Sunday, November 20, 2011

Spot cancer before it starts with nanoscale microscopy

DEEP in the heart of the cell, your DNA may be undergoing subtle changes that could lead to a devastating disease several years down the line. New microscopy techniques are now lifting the lid on this inner world, potentially offering an early-warning system for cancer or Alzheimer's long before the diseases begin to bite.

Full-blown disease may be preceded by a long build-up. For example, a change in chromatin - the complex of DNA and proteins that packages DNA into the cell nucleus - is one of the earliest events to occur after exposure to carcinogens or ultraviolet rays.

Changes sometimes happen years before symptoms of a tumour manifest themselves. However, tracking those changes has been frustratingly beyond the reach of medicine. They involve tweaks to structures that are less than 400 nanometres across, which is smaller than the wavelength of the visible light used in ordinary optical microscopy.

"When you have two structures that are smaller than the wavelength of light, you can't really tell them apart and everything is merged into one big blur," says Vadim Backman of Northwestern University in Evanston, Illinois. "We're missing all that complexity."

To make sense of the blur, Backman has ditched standard microscopes in favour of a method called partial wave spectroscopic (PWS) microscopy.

PWS looks at how a light beam interacts with a cell. As the beam travels through the cell it reflects off different structures within according to their density. The pattern from the reflected light is used to reconstruct the nanoscale detail inside the cell. "It's almost like you have a cat in a black box. Instead of trying to X-ray it, you hear it miaow and so you know it is a cat," says Backman, who presented his work at the Frontiers in Cancer Prevention Research meeting in Boston last month.

PWS is one of many new techniques for studying cells at the nanoscale (see "A nanoscopic study in scarlet"). It is particularly good at detecting changes in density in complexes like chromatin. So far, Backman has used PWS to show that apparently healthy cells taken from people with lung, colon, pancreatic, ovarian and oesophageal cancer have unusual chromatin densities not seen in cells from people who are cancer-free.

What's more, such changes are relatively easy to detect because they often occur in normal cells as well as those that are or will become cancerous. For example, Backman used PWS to identify which of 135 smokers had lung cancer and which were cancer-free by analysing cells swabbed from the inside of the cheek (Cancer Research, DOI: 10.1158/0008-5472.can-10-1686). Similarly, he found that a swab of rectal cells could identify people with colon cancer, and a cervical swab could detect women with ovarian cancer.

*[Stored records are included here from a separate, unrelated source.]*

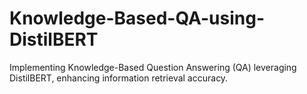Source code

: # Knowledge-Based-QA-using-DistilBERT
Implementing Knowledge-Based Question Answering (QA) leveraging DistilBERT, enhancing information retrieval accuracy.
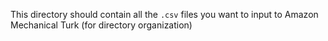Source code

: This directory should contain all the `.csv` files you want to input to Amazon Mechanical Turk (for directory organization)
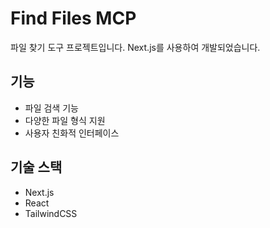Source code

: # Find Files MCP

파일 찾기 도구 프로젝트입니다. Next.js를 사용하여 개발되었습니다.

## 기능
- 파일 검색 기능
- 다양한 파일 형식 지원
- 사용자 친화적 인터페이스

## 기술 스택
- Next.js
- React
- TailwindCSS
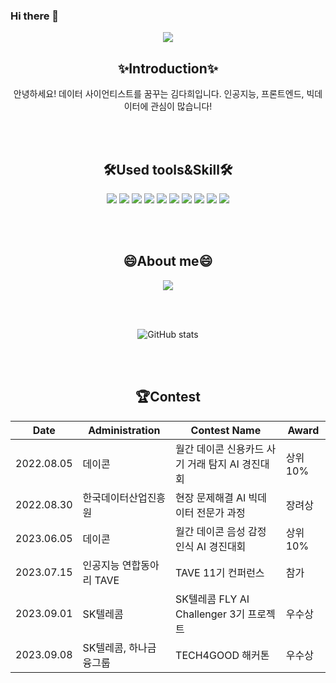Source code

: ### Hi there 👋

<!--
**dahuikim/dahuikim** is a ✨ _special_ ✨ repository because its `README.md` (this file) appears on your GitHub profile.

Here are some ideas to get you started:

- 🔭 I’m currently working on ...
- 🌱 I’m currently learning ...
- 👯 I’m looking to collaborate on ...
- 🤔 I’m looking for help with ...
- 💬 Ask me about ...
- 📫 How to reach me: ...
- 😄 Pronouns: ...
- ⚡ Fun fact: ...
-->

<div align=center>

<img src="https://capsule-render.vercel.app/api?type=waving&color=auto&height=200&section=header&text=Heeda's%20Github&fontSize=90" />

## ✨Introduction✨
안녕하세요! 데이터 사이언티스트를 꿈꾸는 김다희입니다.
인공지능, 프론트엔드, 빅데이터에 관심이 많습니다! 

<br/><br/>

## 🛠Used tools&Skill🛠
<img src="https://img.shields.io/badge/Python-3776AB?style=for-the-badge&logo=Python&logoColor=white">
<img src="https://img.shields.io/badge/R-276DC3?style=for-the-badge&logo=R&logoColor=white">
<img src="https://img.shields.io/badge/MySQL-4479A1?style=for-the-badge&logo=MySQL&logoColor=white">
<img src="https://img.shields.io/badge/Tableau-E97627?style=for-the-badge&logo=Tableau&logoColor=white">
<img src="https://img.shields.io/badge/Flutter-02569B?style=for-the-badge&logo=Flutter&logoColor=white">
<img src="https://img.shields.io/badge/amazonaws-232F3E?style=for-the-badge&logo=amazonaws&logoColor=white">
<img src="https://img.shields.io/badge/Git-F05032?style=for-the-badge&logo=Git&logoColor=white">
<img src="https://img.shields.io/badge/visualstudiocode-007ACC?style=for-the-badge&logo=visualstudiocode&logoColor=white">
<img src="https://img.shields.io/badge/Django-092E20?style=for-the-badge&logo=Django&logoColor=white">
<img src="https://img.shields.io/badge/Docker-2496ED?style=for-the-badge&logo=Docker&logoColor=white">

<br/><br/>

## 😄About me😄
<img src="https://img.shields.io/badge/Notion-000000?style=for-the-badge&logo=Notion&logoColor=white">

<br/><br/>

![GitHub stats](https://github-readme-stats.vercel.app/api?username=dahuikim&count_private=true&show_icons=true&theme=solarized-light)

<br/><br/>

## 🏆Contest
| Date      	| Administration 	    | Contest Name                                	| Award 	  |
| ----------- | ----------------- 	| --------------------------------------------	| --------	|
| 2022.08.05 	| 데이콘             	| 월간 데이콘 신용카드 사기 거래 탐지 AI 경진대회 	| 상위 10% 	|
| 2022.08.30 	| 한국데이터산업진흥원 	| 현장 문제해결 AI 빅데이터 전문가 과정 	          | 장려상   	|
| 2023.06.05 	| 데이콘             	| 월간 데이콘 음성 감정 인식 AI 경진대회         	| 상위 10% 	|
| 2023.07.15 	| 인공지능 연합동아리 TAVE| TAVE 11기 컨퍼런스                           | 참가	    |
| 2023.09.01 	| SK텔레콤           	| SK텔레콤 FLY AI Challenger 3기 프로젝트 	      | 우수상 	  |
| 2023.09.08 	| SK텔레콤, 하나금융그룹	| TECH4GOOD 해커톤 	                            | 우수상 	  |




</div>
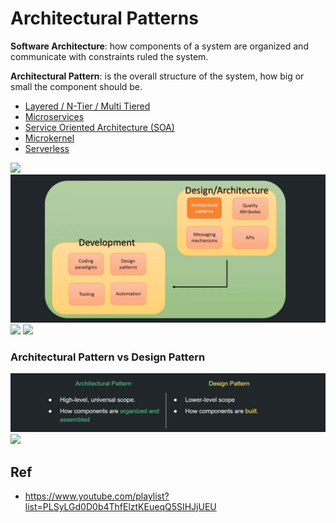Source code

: # Architectural Patterns

**Software Architecture**: how components of a system are organized and communicate with constraints ruled the system.

**Architectural Pattern**: is the overall structure of the system, how big or small the component should be.

* [Layered / N-Tier / Multi Tiered](https://github.com/shamy1st/architectural-pattern-layered)
* [Microservices](https://github.com/shamy1st/architectural-pattern-microservices)
* [Service Oriented Architecture (SOA)](https://github.com/shamy1st/architectural-pattern-soa)
* [Microkernel](https://github.com/shamy1st/architectural-pattern-microkernel)
* [Serverless](https://github.com/shamy1st/architectural-pattern-serverless)

![](https://github.com/shamy1st/architectural-patterns/blob/main/images/software-process)
![](https://github.com/shamy1st/architectural-patterns/blob/main/images/architecture-vs-development.png)
![](https://github.com/shamy1st/architectural-patterns/blob/main/images/software-architecture)
![](https://github.com/shamy1st/architectural-patterns/blob/main/images/architecture-types)

### Architectural Pattern vs Design Pattern
![](https://github.com/shamy1st/architectural-patterns/blob/main/images/architectural-vs-design-patterns.png)
![](https://github.com/shamy1st/architectural-patterns/blob/main/images/software-architecture-books)

## Ref
* https://www.youtube.com/playlist?list=PLSyLGd0D0b4ThfElztKEueqQ5SIHJjUEU
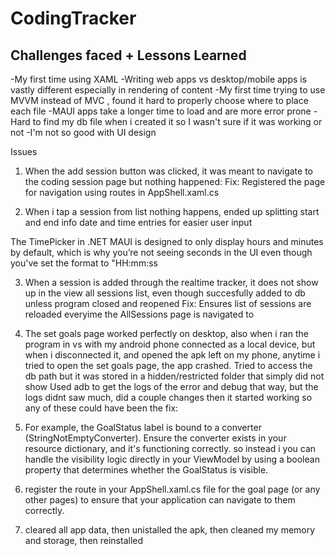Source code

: # CodingTracker


## Challenges faced + Lessons Learned

-My first time using XAML
-Writing web apps vs desktop/mobile apps is vastly different especially in rendering of content
-My first time trying to use MVVM instead of MVC , found it hard to properly choose where to place each file
-MAUI apps take a longer time to load and are more error prone
-Hard to find my db file when i created it so I wasn't sure if it was working or not
-I'm not so good with UI design


Issues
1. When the add session button was clicked, it was meant to navigate to the coding session page but nothing happened:
Fix: Registered the page for navigation using routes in AppShell.xaml.cs

2. When i tap a session from list nothing happens, ended up splitting start and end info date and time entries for easier user input

The TimePicker in .NET MAUI is designed to only display hours and minutes by default, which is why you’re not seeing seconds in the UI even though you've set the format to "HH:mm:ss

3. When a session is added through the realtime tracker, it does not show up in the view all sessions list, even though succesfully added to db unless program closed and reopened
Fix: Ensures list of sessions are reloaded everyime the AllSessions page is navigated to

4. The set goals page worked perfectly on desktop, also when i ran the program in vs with my android phone connected as a local device, but when i disconnected it, and opened the apk left on my phone, anytime i tried to open the set goals page, the app crashed.
Tried to access the db path but it was stored in a hidden/restricted folder that simply did not show
Used adb to get the logs of the error and debug that way, but the logs didnt saw much, did a couple changes then it started working so any of these could have been the fix:
1. For example, the GoalStatus label is bound to a converter (StringNotEmptyConverter). Ensure the converter exists in your resource dictionary, and it's functioning correctly. so instead i  you can handle the visibility logic directly in your ViewModel by using a boolean property that determines whether the GoalStatus is visible. 
2. register the route in your AppShell.xaml.cs file for the goal page (or any other pages) to ensure that your application can navigate to them correctly.
3. cleared all app data, then unistalled the apk, then cleaned my memory and storage, then reinstalled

"It is a very creative and promising method," says Igor Sokolov of Clarkson University in Potsdam, New York, who is using another nanoscale technique called atomic force microscopy to look for differences between healthy and cancerous cervical cells. "Anything that provides new information about cellular structure at the nanoscale will potentially be advantageous for both diagnostics and further understanding of diseases."

The hope is that PWS could be used to screen the general population for early signs of cancer. Backman also has preliminary evidence that PWS could be used to diagnose autoimmune diseases such as inflammatory bowel syndrome and to investigate the changes in cells that cause Alzheimer's disease to develop.

A nanoscopic study in scarlet

Tiny changes in the structure of cells can make a big difference to your health. Gabriel Popescu and his colleagues at the University of Illinois at Urbana-Champaign are studying how light is scattered off red blood cells in order to diagnose diseases such as malaria, sickle-cell anaemia and an age-related disease called anisocytosis, in which the size of the cells begins to change.

Popescu's technique, called quantitative phase microscopy, measures the intensity of scattered light close to a cell and compares this with the distance the light has travelled through the cell, in order to detect tiny undulations in the cell's surface. Deformed cells glow an unusual shade of red, which can be detected by the microscope (Biomedical Optics Express, DOI: 10.1364/boe.2.003259). "The shades of red are telling us how sick the cell is," says Popescu.

Vadim Backman of Northwestern University in Evanston, Illinois, is impressed. "He's not looking at the small things inside the cell, but at small differences in cell thickness, which he can detect beautifully with nanoscale precision."

So far, Popescu has discovered a characteristic light signature for anisocytosis and hopes to do the same for malaria.